Por auto del 15 de julio de 2021, no se repuso la providencia que rechazó la demanda y se concedió el de apelación, incorporando, sin consideración alguna, la nueva demanda, por la imposibilidad de que cursen dos demandas de manera simultánea. 8. El 15 de julio de 2021, por fuera del horario laboral, la demandante radicó solicitud de desistimiento del recurso presentado y solicitó el retiro de la demanda, «de manera que, fue ella la que impidió que el sumario fuera conocido por el Tribunal Superior.

Además, debe resaltarse el nuevo escrito se HABÍA GLOSADO no dado trámite a un nuevo proceso porque no era posible hacerlo, respecto de esta glosa, nada manifestó la accionante, por tanto, el auto cobró ejecutoria». 9. Por auto del 16 de julio de 2021 se aceptó el desistimiento del recurso, se declaró ejecutoriado el auto que rechazó la demanda y se accedió al retiro de ésta, habiéndose advertido que existía un solo proceso; decisión frente a la cual no se presentó reparo y se procedió al retiro de todo lo presentado. 10.

El día 21 de julio de 2021, «ante la ejecutoria del auto de rechazo fue enviada la correspondiente compensación a la oficina judicial, que es el trámite regular conforme lo exige el artículo 90 del Código General del Proceso». 11. El 23 de julio de 2021, la accionante solicitó un pronunciamiento frente a la demanda radicada el 15 de julio de 2021, ante lo cual mediante auto de sustanciación del 26 de julio de 2021, se instó a la apoderada a leer el contenido del auto del 15 de julio de 2021 y a « revisar con mayor diligencia los autos proferidos ante su palpable falta de cuidado».

Por todo lo anterior, pidió que se negara la salvaguarda impetrada, porque « las actuaciones realizadas por el despacho, estuvieron ajustadas a derecho, pues estas fueron notificadas de manera oportuna a la parte hoy accionante, cosa distinta es que ésta se haya sustraído de su deber de revisión y cuidado, respecto del proceso que pretendió adelantar […] NUNCA revisó el aplicativo dispuesto por la Rama Judicial, […], TAMPOCO cumplió con su obligación de revisar los estados publicados por el despacho », sumado a que, si consideraba que había una indebida notificación, debió proponer incidente de nulidad y no lo hizo, saneando cualquier hipotética falencia. Surtido el trámite de rigor, la Sala de primer grado, mediante sentencia de 24 de agosto de 2021, negó la protección deprecada, al constatar que la actuación del Juzgado se encontraba ajustada a derecho, pues « no era su obligación notificarle a la accionante, mediante correo electrónico, el estado de las actuaciones procesales, y mucho menos el número de radicación asignado a cada proceso.

Contrario sensu, sí es deber del mandatario judicial, realizar la vigilancia a los procesos a través de las herramientas tecnológicas dispuestas para tal fin». En efecto, de una revisión del proceso en los canales virtuales Consulta de Procesos de la página web de la Rama Judicial y el aplicativo TYBA, advirtió que el Juzgado registró « oportunamente todas las actuaciones, precisando, en lo que respecta al acceso de las providencias judiciales que se profieren dentro de un proceso, particularmente el auto que inadmitió y rechazó la demanda, que se registraron en el sistema WEB TYBA, herramienta a la cual, igualmente, tienen pleno y fácil acceso todos los usuarios».
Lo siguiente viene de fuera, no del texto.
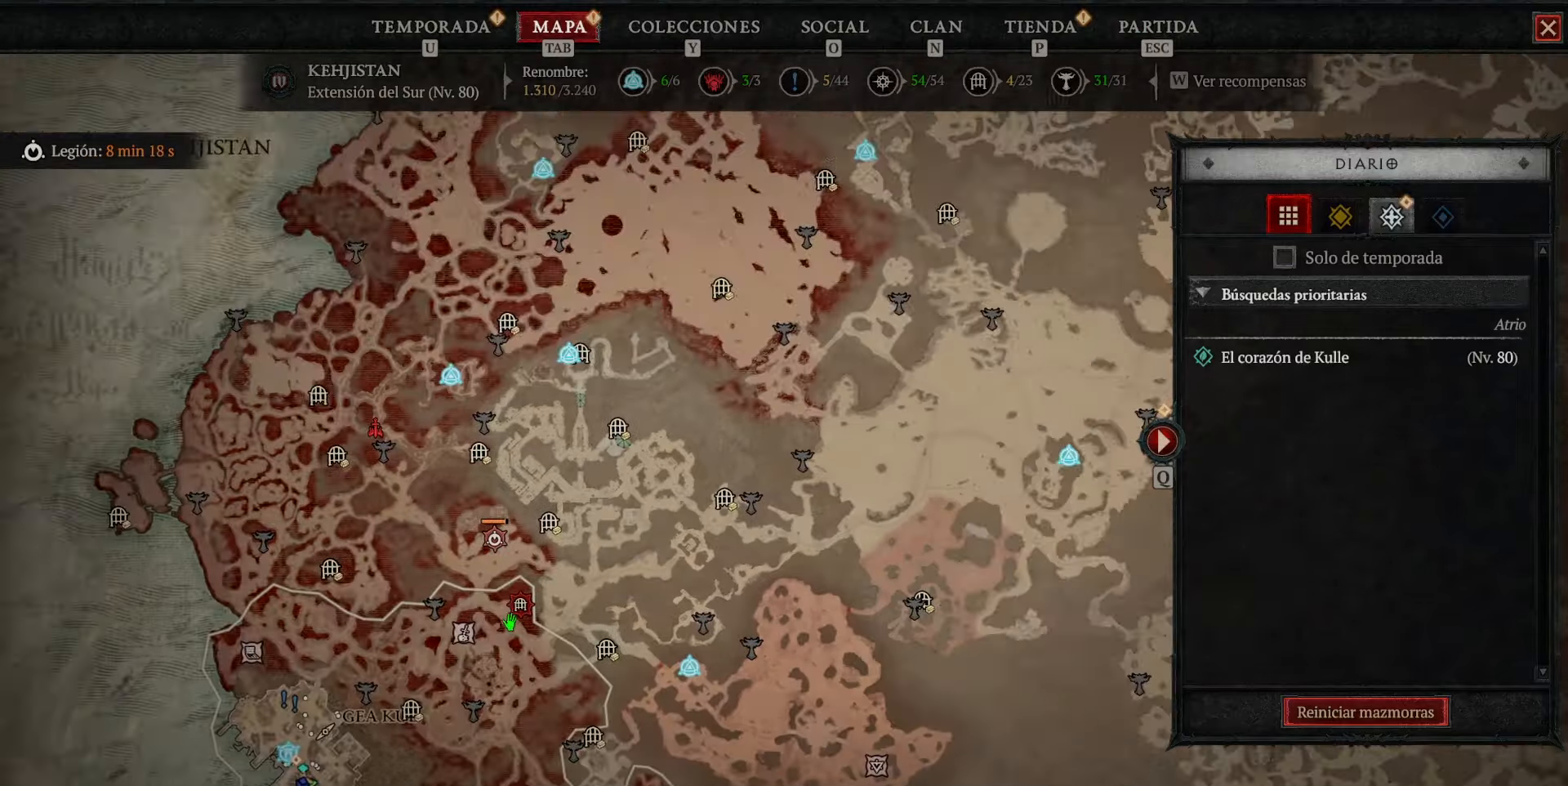
{"keys": [], "mouse": [], "events": []}
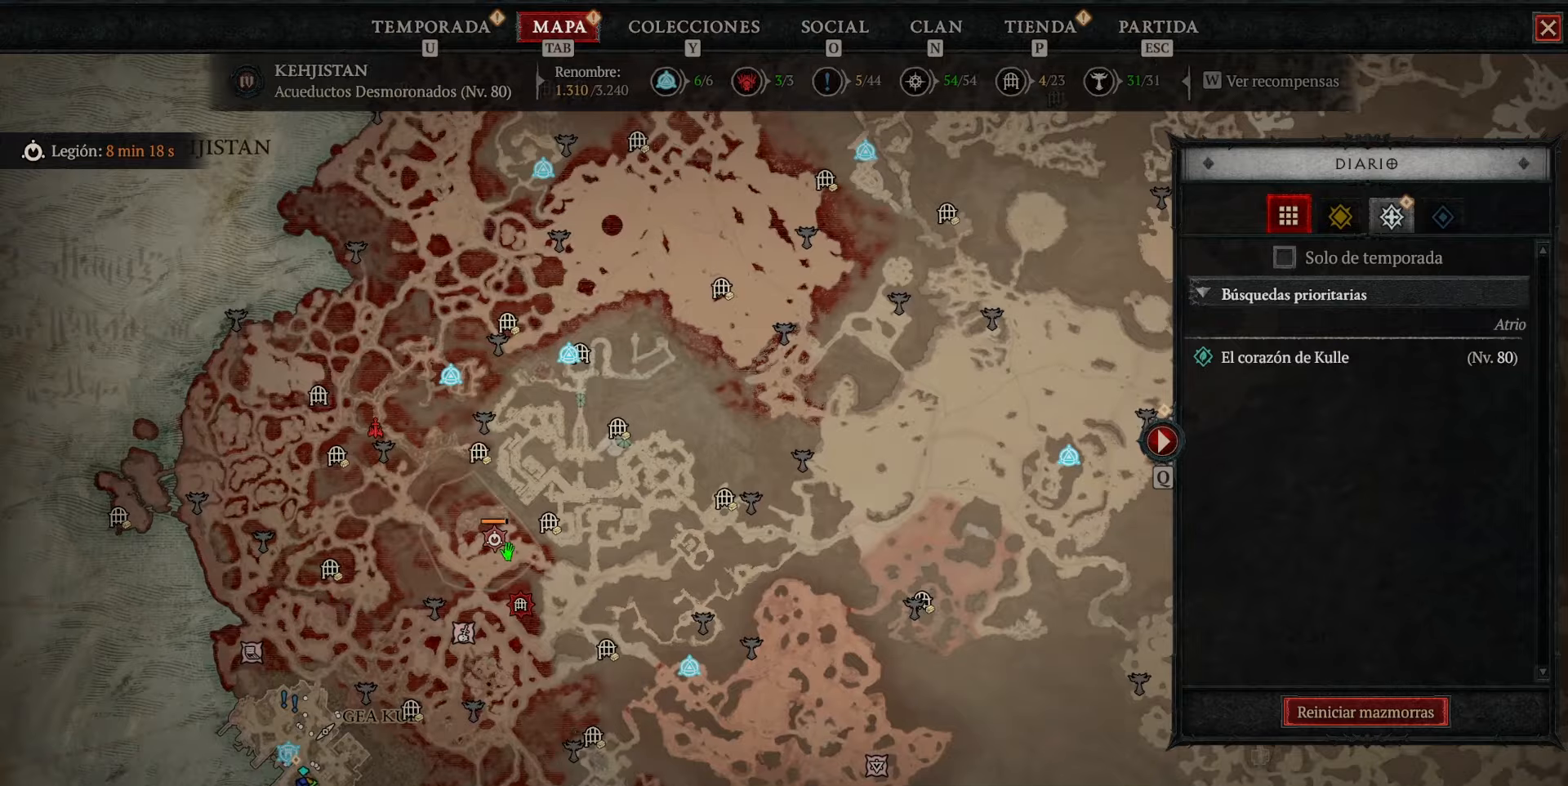
{"keys": [], "mouse": [], "events": [[240, "mouse_right", "down"], [360, "mouse_right", "up"]]}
Asimismo, señaló que la información puede ser consultada a través de la página web de la Rama Judicial, mediante el enlace de estados electrónicos del juzgado de conocimiento, el cual permite visualizar la lista de procesos notificados a diario y descargar las providencias que hacen parte de cada estado. Finalmente, en lo que tiene que ver con la radicación de una segunda demanda con el mismo contenido, realizada por la parte actora, evidenció que «ésta no se realizó con posterioridad a la aceptación del desistimiento de la demanda inicial, sino con anterioridad a él, razón lógica para concluir que al tratarse de la misma demanda, en la oficina de reparto –que no en el Juzgado accionado-, se le asignó el mismo número de radicación, pues aquella todavía estaba activa en el sistema» y esa es la única razón por la cual en el expediente reposan las dos demandas, es decir, «se detecta que nunca existieron dos procesos, sino un solo proceso con las dos demandas, por el error en que incurrió la misma apoderada al haber radicado la segunda sin haberse cerrado el radicado de la primera».

IMPUGNACIÓN Inconforme con la anterior decisión, la tutelante la impugnó, para lo cual insistió en la «ausencia de notificación» de las actuaciones surtidas respecto de la demanda presentada, dado que « el auto inadmisorio y de rechazo, no fueron notificados al correo electrónico, por lo que, no se puede solo afirmar que como no se revisaron uno a uno los estados electrónicos que emite el Juzgado sobre el sin número de procesos de los cuales conoce, se cumplió con la notificación efectiva de dichos autos, porque de haberse podido visualizar y ser cargados oportunamente no se hubiera visto afectado el derecho a la administración de justicia de mi representada».

CONSIDERACIONES La acción de tutela es un mecanismo preferente y sumario que se encuentra consagrado en el artículo 86 de la Constitución Política. A través de éste, todas las personas pueden acudir ante los jueces para obtener la protección inmediata de sus derechos constitucionales fundamentales, cuando quiera que estos hayan sido vulnerados o amenazados por la acción u omisión de cualquier autoridad o, en ciertos eventos, de los particulares.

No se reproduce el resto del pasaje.